For now, there are only two uses, but they both work very well. Alarms and timers can be waved away with a short swiping motion, and audio playback can be paused and played with a quick high five with the air. Google hasn’t spoken of any plans to expand these integrations.
As for the sound coming out of the speakers, it’s noticeably improved over the first generation. Google says it has 50 percent more bass, and that sounds about right. It’s still not going to rattle trinkets on your nightstand or spill your glass of water, but the sound is much fuller and slightly louder while still maintaining a pleasing level of clarity.
It’s also a smart display, with few competitors
Frankly, there’s not a ton of competition in the smart display space. It’s either this, a third-party Google Assistant display like those from Lenovo and JBL, or an Amazon Echo Show. So, how does the Nest Hub stack up? Quite favorably. Although Amazon’s Echo Show line has solid hardware of its own, the biggest disparity is found in the voice assistant. Google Assistant is better than Alexa, full stop.
Google’s had the lead here for a few years now, and you can thank Google’s unrivaled search capacity for much of this. There’s almost always an answer for your queries, no matter how random. It’s much rarer for the Google Assistant to miss an inquiry entirely, and if it does happen, it’s usually from a bit of syntax confusion (making that another rarer occurrence compared to Alexa).
That’s the other aspect of Google Assistant’s dominance. Not only does it have Google’s search algorithms behind it, but it also has the company’s speech recognition technology, too. Compared to Alexa, an assistant best left to smart home commands, or even Siri, who seems best suited for timers, reminders, and sports scores, there is no competition, sadly.
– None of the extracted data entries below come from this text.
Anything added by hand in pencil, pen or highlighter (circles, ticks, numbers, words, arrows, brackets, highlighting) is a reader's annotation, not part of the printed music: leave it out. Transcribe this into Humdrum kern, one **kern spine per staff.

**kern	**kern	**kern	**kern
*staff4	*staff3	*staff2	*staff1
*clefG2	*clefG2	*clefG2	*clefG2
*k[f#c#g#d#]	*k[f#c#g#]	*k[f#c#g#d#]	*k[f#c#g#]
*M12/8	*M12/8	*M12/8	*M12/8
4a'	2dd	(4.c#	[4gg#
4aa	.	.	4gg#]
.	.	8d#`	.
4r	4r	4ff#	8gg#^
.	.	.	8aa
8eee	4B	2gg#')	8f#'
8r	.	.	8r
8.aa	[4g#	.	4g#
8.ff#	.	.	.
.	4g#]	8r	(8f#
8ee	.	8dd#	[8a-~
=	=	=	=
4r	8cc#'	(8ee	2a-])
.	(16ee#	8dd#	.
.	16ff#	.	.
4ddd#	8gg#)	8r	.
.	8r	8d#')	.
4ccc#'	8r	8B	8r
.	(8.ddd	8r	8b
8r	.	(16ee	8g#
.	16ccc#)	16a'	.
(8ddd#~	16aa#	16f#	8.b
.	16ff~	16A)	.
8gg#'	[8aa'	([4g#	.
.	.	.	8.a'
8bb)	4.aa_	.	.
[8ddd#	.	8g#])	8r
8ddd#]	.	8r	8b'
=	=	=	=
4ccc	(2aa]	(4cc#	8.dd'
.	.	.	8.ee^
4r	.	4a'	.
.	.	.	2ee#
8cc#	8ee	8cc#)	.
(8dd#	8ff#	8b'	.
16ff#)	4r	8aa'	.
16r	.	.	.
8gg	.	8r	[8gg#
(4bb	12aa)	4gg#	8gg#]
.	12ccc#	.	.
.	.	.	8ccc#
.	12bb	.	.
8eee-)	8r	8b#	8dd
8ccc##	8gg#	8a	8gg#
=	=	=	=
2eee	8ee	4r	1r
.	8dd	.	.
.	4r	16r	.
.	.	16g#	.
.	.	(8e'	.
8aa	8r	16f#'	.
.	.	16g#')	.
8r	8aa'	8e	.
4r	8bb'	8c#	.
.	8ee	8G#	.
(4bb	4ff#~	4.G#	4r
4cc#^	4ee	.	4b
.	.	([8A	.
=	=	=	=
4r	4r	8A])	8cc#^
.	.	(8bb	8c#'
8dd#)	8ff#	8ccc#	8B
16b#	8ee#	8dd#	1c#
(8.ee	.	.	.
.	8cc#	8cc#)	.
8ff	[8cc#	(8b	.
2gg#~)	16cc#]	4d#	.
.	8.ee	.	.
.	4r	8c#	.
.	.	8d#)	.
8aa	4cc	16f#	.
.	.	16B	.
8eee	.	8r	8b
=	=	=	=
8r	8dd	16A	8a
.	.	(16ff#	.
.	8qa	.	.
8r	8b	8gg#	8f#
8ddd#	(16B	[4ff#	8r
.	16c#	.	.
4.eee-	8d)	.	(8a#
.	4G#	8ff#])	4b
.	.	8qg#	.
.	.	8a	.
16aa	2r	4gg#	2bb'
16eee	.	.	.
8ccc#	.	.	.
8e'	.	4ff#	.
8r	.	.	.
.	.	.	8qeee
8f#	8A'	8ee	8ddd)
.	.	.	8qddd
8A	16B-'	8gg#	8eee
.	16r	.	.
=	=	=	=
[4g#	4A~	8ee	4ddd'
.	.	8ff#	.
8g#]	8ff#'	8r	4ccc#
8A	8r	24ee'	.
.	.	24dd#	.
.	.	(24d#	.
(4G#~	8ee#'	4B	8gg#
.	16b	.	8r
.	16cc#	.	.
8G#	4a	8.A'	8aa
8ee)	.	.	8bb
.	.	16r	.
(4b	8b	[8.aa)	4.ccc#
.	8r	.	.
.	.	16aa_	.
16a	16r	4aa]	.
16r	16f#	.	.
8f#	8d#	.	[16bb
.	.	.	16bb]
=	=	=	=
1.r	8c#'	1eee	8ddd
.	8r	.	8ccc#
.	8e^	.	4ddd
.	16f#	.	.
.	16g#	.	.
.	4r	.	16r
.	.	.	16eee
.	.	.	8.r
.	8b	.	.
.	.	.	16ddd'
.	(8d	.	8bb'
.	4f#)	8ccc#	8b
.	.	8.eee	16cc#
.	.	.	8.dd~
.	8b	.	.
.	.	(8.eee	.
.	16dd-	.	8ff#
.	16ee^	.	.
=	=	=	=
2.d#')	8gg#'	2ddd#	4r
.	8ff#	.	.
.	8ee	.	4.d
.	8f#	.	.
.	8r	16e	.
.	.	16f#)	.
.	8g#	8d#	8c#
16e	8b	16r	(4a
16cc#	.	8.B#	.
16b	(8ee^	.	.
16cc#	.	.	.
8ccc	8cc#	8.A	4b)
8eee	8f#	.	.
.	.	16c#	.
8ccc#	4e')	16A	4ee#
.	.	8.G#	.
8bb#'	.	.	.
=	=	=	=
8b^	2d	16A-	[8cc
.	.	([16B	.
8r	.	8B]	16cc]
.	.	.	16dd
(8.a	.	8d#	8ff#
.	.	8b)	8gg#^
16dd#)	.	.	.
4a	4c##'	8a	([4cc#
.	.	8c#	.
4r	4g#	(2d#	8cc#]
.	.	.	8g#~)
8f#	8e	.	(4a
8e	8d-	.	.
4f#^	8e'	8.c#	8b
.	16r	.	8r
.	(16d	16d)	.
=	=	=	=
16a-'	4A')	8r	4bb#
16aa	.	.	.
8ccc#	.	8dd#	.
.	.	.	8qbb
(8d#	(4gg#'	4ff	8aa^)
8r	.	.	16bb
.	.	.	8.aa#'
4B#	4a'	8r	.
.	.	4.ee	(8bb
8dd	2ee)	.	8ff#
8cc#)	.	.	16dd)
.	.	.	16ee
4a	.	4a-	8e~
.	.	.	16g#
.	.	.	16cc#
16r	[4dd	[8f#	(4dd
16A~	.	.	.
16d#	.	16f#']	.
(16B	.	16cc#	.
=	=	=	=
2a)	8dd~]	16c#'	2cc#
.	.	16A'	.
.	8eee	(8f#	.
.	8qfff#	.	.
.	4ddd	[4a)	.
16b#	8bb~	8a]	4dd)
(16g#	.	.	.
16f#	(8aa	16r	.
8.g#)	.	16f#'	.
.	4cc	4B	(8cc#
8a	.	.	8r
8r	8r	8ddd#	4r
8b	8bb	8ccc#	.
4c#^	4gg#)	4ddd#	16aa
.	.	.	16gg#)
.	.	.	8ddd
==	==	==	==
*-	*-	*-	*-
Comparing the Nest Hub to other Google Assistant speakers—well, there aren’t many available. At one point, you could spend nearly three times the price of a Nest Hub for a (now out of stock) JBL Link View and gain a true speaker for your room or whole-home audio setup. It’s much louder, fuller audio quality made it a great device judged only as a wireless speaker, and the smart display functionality was just a little something extra.
However, the JBL Link View is quite large for a bedside, doesn’t have Google’s excellent Ambient EQ display tech that makes the Nest Hub’s screen all but disappear in the dark, and is hard to find new right now. It also lacks sleep sensing and motion controls, if that’s important to you. It does have a camera (with a physical covering) and IPX4 “splash proofing,” though, so it’s a much better smart display for a living room or kitchen.
The smaller Lenovo Smart Clock—with its four-inch display, compared to the Nest Hub’s seven-inch panel—can be found for about half the price of a Nest Hub. But it doesn’t get quite as dim in the dark, lacks sleep tracking, and can’t play videos. The Smart Clock does have a mic on/off switch, as the Nest Hub does, but adds a USB charging port to reduce nightstand clutter. It also lacks motion controls, but you can literally hit the device anywhere to snooze an alarm, which is pretty satisfying.
If a bedside companion is ultimately what you’re looking for, though, then the Nest Hub may be worth the extra $40-50. It sounds better, looks better, and has more features related to its bedside (sleep tracking), and even a living room (video playback, fuller sound, bigger screen) or kitchen (motion controls) placement.
- Small, cute aesthetic fits into bedrooms and living rooms alike
- Improved audio quality is good for bedside tunes or podcasts
- Sleep sensing is very good at distinguishing asleep and wake up times
- Less expensive than the original
- Living room users will want louder audio
- Sleep tracking, although accurate, isn’t super insightful
- It’s the same thing as the original Nest Hub but with sleep tracking, which you’ll eventually have to pay for.